Instructions to follow
Somewhere below are a line with "had no idea" and a later line with "savethepoints.com". Output exactly those lines and all lines between them.

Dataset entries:
<<<<

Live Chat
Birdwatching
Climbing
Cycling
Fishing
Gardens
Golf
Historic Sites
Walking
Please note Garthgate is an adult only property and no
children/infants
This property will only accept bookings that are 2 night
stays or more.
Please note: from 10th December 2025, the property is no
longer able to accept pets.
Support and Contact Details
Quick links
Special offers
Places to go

>>>>
<<<<

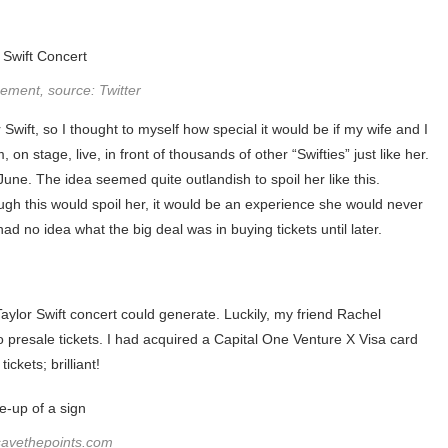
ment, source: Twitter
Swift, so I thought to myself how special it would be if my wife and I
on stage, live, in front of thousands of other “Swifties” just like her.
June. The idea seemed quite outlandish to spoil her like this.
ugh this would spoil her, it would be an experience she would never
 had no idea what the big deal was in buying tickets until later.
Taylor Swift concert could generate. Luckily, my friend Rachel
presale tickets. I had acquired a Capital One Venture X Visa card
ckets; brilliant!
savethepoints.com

>>>>

Written answer
 had no idea what the big deal was in buying tickets until later.
Taylor Swift concert could generate. Luckily, my friend Rachel
presale tickets. I had acquired a Capital One Venture X Visa card
ckets; brilliant!
savethepoints.com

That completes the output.